Given data Block Start
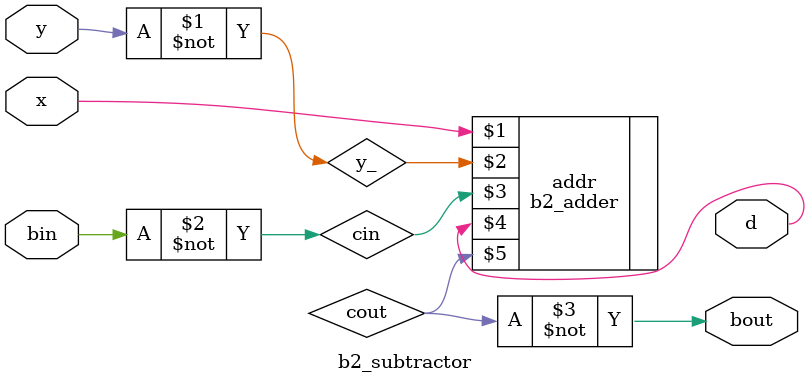
<source format=v>
module b2_subtractor(x, y, bin, d, bout);
	input x, y, bin;
	output d, bout;

	wire y_;
	assign y_ = ~y;
	
	wire cin;
	assign cin = ~bin;

	wire cout;
	assign bout = ~cout;

	b2_adder addr(x, y_, cin, d, cout);
endmodule

</source>
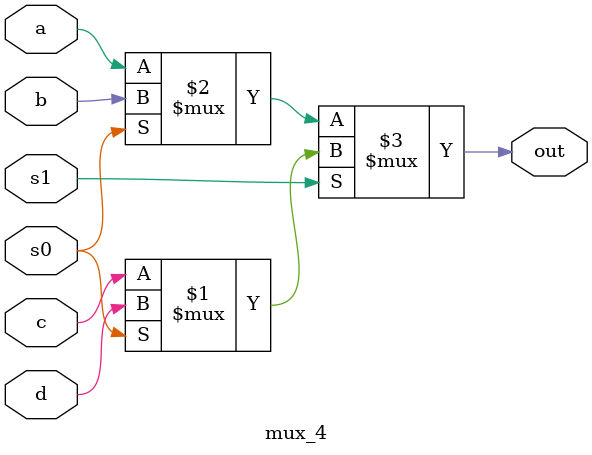
<source format=v>
module mux_4(	// file.cleaned.mlir:2:3
  input  a,	// file.cleaned.mlir:2:23
         b,	// file.cleaned.mlir:2:35
         c,	// file.cleaned.mlir:2:47
         d,	// file.cleaned.mlir:2:59
         s0,	// file.cleaned.mlir:2:71
         s1,	// file.cleaned.mlir:2:84
  output out	// file.cleaned.mlir:2:98
);

  assign out = s1 ? (s0 ? d : c) : s0 ? b : a;	// file.cleaned.mlir:3:10, :4:10, :5:10, :6:5
endmodule


</source>
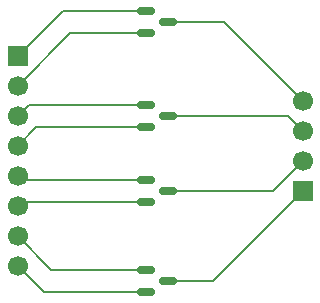
<source format=gbr>
%TF.GenerationSoftware,KiCad,Pcbnew,9.0.1*%
%TF.CreationDate,2025-07-19T07:25:43-04:00*%
%TF.ProjectId,SOT23,534f5432-332e-46b6-9963-61645f706362,rev?*%
%TF.SameCoordinates,Original*%
%TF.FileFunction,Copper,L1,Top*%
%TF.FilePolarity,Positive*%
%FSLAX46Y46*%
G04 Gerber Fmt 4.6, Leading zero omitted, Abs format (unit mm)*
G04 Created by KiCad (PCBNEW 9.0.1) date 2025-07-19 07:25:43*
%MOMM*%
%LPD*%
G01*
G04 APERTURE LIST*
G04 Aperture macros list*
%AMRoundRect*
0 Rectangle with rounded corners*
0 $1 Rounding radius*
0 $2 $3 $4 $5 $6 $7 $8 $9 X,Y pos of 4 corners*
0 Add a 4 corners polygon primitive as box body*
4,1,4,$2,$3,$4,$5,$6,$7,$8,$9,$2,$3,0*
0 Add four circle primitives for the rounded corners*
1,1,$1+$1,$2,$3*
1,1,$1+$1,$4,$5*
1,1,$1+$1,$6,$7*
1,1,$1+$1,$8,$9*
0 Add four rect primitives between the rounded corners*
20,1,$1+$1,$2,$3,$4,$5,0*
20,1,$1+$1,$4,$5,$6,$7,0*
20,1,$1+$1,$6,$7,$8,$9,0*
20,1,$1+$1,$8,$9,$2,$3,0*%
G04 Aperture macros list end*
%TA.AperFunction,ComponentPad*%
%ADD10R,1.700000X1.700000*%
%TD*%
%TA.AperFunction,ComponentPad*%
%ADD11C,1.700000*%
%TD*%
%TA.AperFunction,SMDPad,CuDef*%
%ADD12RoundRect,0.150000X-0.587500X-0.150000X0.587500X-0.150000X0.587500X0.150000X-0.587500X0.150000X0*%
%TD*%
%TA.AperFunction,Conductor*%
%ADD13C,0.200000*%
%TD*%
G04 APERTURE END LIST*
D10*
%TO.P,J1,1,Pin_1*%
%TO.N,Net-(J1-Pin_1)*%
X138430000Y-82550000D03*
D11*
%TO.P,J1,2,Pin_2*%
%TO.N,Net-(J1-Pin_2)*%
X138430000Y-85090000D03*
%TO.P,J1,3,Pin_3*%
%TO.N,Net-(J1-Pin_3)*%
X138430000Y-87630000D03*
%TO.P,J1,4,Pin_4*%
%TO.N,Net-(J1-Pin_4)*%
X138430000Y-90170000D03*
%TO.P,J1,5,Pin_5*%
%TO.N,Net-(J1-Pin_5)*%
X138430000Y-92710000D03*
%TO.P,J1,6,Pin_6*%
%TO.N,Net-(J1-Pin_6)*%
X138430000Y-95250000D03*
%TO.P,J1,7,Pin_7*%
%TO.N,Net-(J1-Pin_7)*%
X138430000Y-97790000D03*
%TO.P,J1,8,Pin_8*%
%TO.N,Net-(J1-Pin_8)*%
X138430000Y-100330000D03*
%TD*%
D12*
%TO.P,Q4,1,G*%
%TO.N,Net-(J1-Pin_7)*%
X149255000Y-100650000D03*
%TO.P,Q4,2,S*%
%TO.N,Net-(J1-Pin_8)*%
X149255000Y-102550000D03*
%TO.P,Q4,3,D*%
%TO.N,Net-(J2-Pin_1)*%
X151130000Y-101600000D03*
%TD*%
%TO.P,Q3,1,G*%
%TO.N,Net-(J1-Pin_5)*%
X149255000Y-93030000D03*
%TO.P,Q3,2,S*%
%TO.N,Net-(J1-Pin_6)*%
X149255000Y-94930000D03*
%TO.P,Q3,3,D*%
%TO.N,Net-(J2-Pin_2)*%
X151130000Y-93980000D03*
%TD*%
%TO.P,Q2,1,G*%
%TO.N,Net-(J1-Pin_3)*%
X149255000Y-86680000D03*
%TO.P,Q2,2,S*%
%TO.N,Net-(J1-Pin_4)*%
X149255000Y-88580000D03*
%TO.P,Q2,3,D*%
%TO.N,Net-(J2-Pin_3)*%
X151130000Y-87630000D03*
%TD*%
%TO.P,Q1,1,G*%
%TO.N,Net-(J1-Pin_1)*%
X149255000Y-78740000D03*
%TO.P,Q1,2,S*%
%TO.N,Net-(J1-Pin_2)*%
X149255000Y-80640000D03*
%TO.P,Q1,3,D*%
%TO.N,Net-(J2-Pin_4)*%
X151130000Y-79690000D03*
%TD*%
D10*
%TO.P,J2,1,Pin_1*%
%TO.N,Net-(J2-Pin_1)*%
X162560000Y-93980000D03*
D11*
%TO.P,J2,2,Pin_2*%
%TO.N,Net-(J2-Pin_2)*%
X162560000Y-91440000D03*
%TO.P,J2,3,Pin_3*%
%TO.N,Net-(J2-Pin_3)*%
X162560000Y-88900000D03*
%TO.P,J2,4,Pin_4*%
%TO.N,Net-(J2-Pin_4)*%
X162560000Y-86360000D03*
%TD*%
D13*
%TO.N,Net-(J2-Pin_4)*%
X151130000Y-79690000D02*
X155890000Y-79690000D01*
X155890000Y-79690000D02*
X162560000Y-86360000D01*
%TO.N,Net-(J2-Pin_3)*%
X151130000Y-87630000D02*
X161290000Y-87630000D01*
X161290000Y-87630000D02*
X162560000Y-88900000D01*
%TO.N,Net-(J2-Pin_2)*%
X151130000Y-93980000D02*
X160020000Y-93980000D01*
X160020000Y-93980000D02*
X162560000Y-91440000D01*
%TO.N,Net-(J2-Pin_1)*%
X151130000Y-101600000D02*
X154940000Y-101600000D01*
X154940000Y-101600000D02*
X162560000Y-93980000D01*
%TO.N,Net-(J1-Pin_8)*%
X149255000Y-102550000D02*
X140650000Y-102550000D01*
X140650000Y-102550000D02*
X138430000Y-100330000D01*
%TO.N,Net-(J1-Pin_7)*%
X149255000Y-100650000D02*
X141290000Y-100650000D01*
X141290000Y-100650000D02*
X138430000Y-97790000D01*
%TO.N,Net-(J1-Pin_6)*%
X149255000Y-94930000D02*
X138750000Y-94930000D01*
X138750000Y-94930000D02*
X138430000Y-95250000D01*
%TO.N,Net-(J1-Pin_5)*%
X149255000Y-93030000D02*
X138750000Y-93030000D01*
X138750000Y-93030000D02*
X138430000Y-92710000D01*
%TO.N,Net-(J1-Pin_4)*%
X149255000Y-88580000D02*
X140020000Y-88580000D01*
X140020000Y-88580000D02*
X138430000Y-90170000D01*
%TO.N,Net-(J1-Pin_3)*%
X149255000Y-86680000D02*
X139380000Y-86680000D01*
X139380000Y-86680000D02*
X138430000Y-87630000D01*
%TO.N,Net-(J1-Pin_2)*%
X149255000Y-80640000D02*
X142880000Y-80640000D01*
X142880000Y-80640000D02*
X138430000Y-85090000D01*
%TO.N,Net-(J1-Pin_1)*%
X149255000Y-78740000D02*
X142240000Y-78740000D01*
X142240000Y-78740000D02*
X138430000Y-82550000D01*
%TO.N,Net-(J1-Pin_5)*%
X138925000Y-92215000D02*
X138430000Y-92710000D01*
%TO.N,Net-(J1-Pin_1)*%
X138845000Y-82965000D02*
X138430000Y-82550000D01*
%TD*%
M02*

</source>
Given data Block End
__Exercise__
All that is wanted is the lines from the one containing "X151130000Y-79690000D02*" through the last line of the records, restated word for word.

__Reply to the exercise__
X151130000Y-79690000D02*
X155890000Y-79690000D01*
X155890000Y-79690000D02*
X162560000Y-86360000D01*
%TO.N,Net-(J2-Pin_3)*%
X151130000Y-87630000D02*
X161290000Y-87630000D01*
X161290000Y-87630000D02*
X162560000Y-88900000D01*
%TO.N,Net-(J2-Pin_2)*%
X151130000Y-93980000D02*
X160020000Y-93980000D01*
X160020000Y-93980000D02*
X162560000Y-91440000D01*
%TO.N,Net-(J2-Pin_1)*%
X151130000Y-101600000D02*
X154940000Y-101600000D01*
X154940000Y-101600000D02*
X162560000Y-93980000D01*
%TO.N,Net-(J1-Pin_8)*%
X149255000Y-102550000D02*
X140650000Y-102550000D01*
X140650000Y-102550000D02*
X138430000Y-100330000D01*
%TO.N,Net-(J1-Pin_7)*%
X149255000Y-100650000D02*
X141290000Y-100650000D01*
X141290000Y-100650000D02*
X138430000Y-97790000D01*
%TO.N,Net-(J1-Pin_6)*%
X149255000Y-94930000D02*
X138750000Y-94930000D01*
X138750000Y-94930000D02*
X138430000Y-95250000D01*
%TO.N,Net-(J1-Pin_5)*%
X149255000Y-93030000D02*
X138750000Y-93030000D01*
X138750000Y-93030000D02*
X138430000Y-92710000D01*
%TO.N,Net-(J1-Pin_4)*%
X149255000Y-88580000D02*
X140020000Y-88580000D01*
X140020000Y-88580000D02*
X138430000Y-90170000D01*
%TO.N,Net-(J1-Pin_3)*%
X149255000Y-86680000D02*
X139380000Y-86680000D01*
X139380000Y-86680000D02*
X138430000Y-87630000D01*
%TO.N,Net-(J1-Pin_2)*%
X149255000Y-80640000D02*
X142880000Y-80640000D01*
X142880000Y-80640000D02*
X138430000Y-85090000D01*
%TO.N,Net-(J1-Pin_1)*%
X149255000Y-78740000D02*
X142240000Y-78740000D01*
X142240000Y-78740000D02*
X138430000Y-82550000D01*
%TO.N,Net-(J1-Pin_5)*%
X138925000Y-92215000D02*
X138430000Y-92710000D01*
%TO.N,Net-(J1-Pin_1)*%
X138845000Y-82965000D02*
X138430000Y-82550000D01*
%TD*%
M02*

</source>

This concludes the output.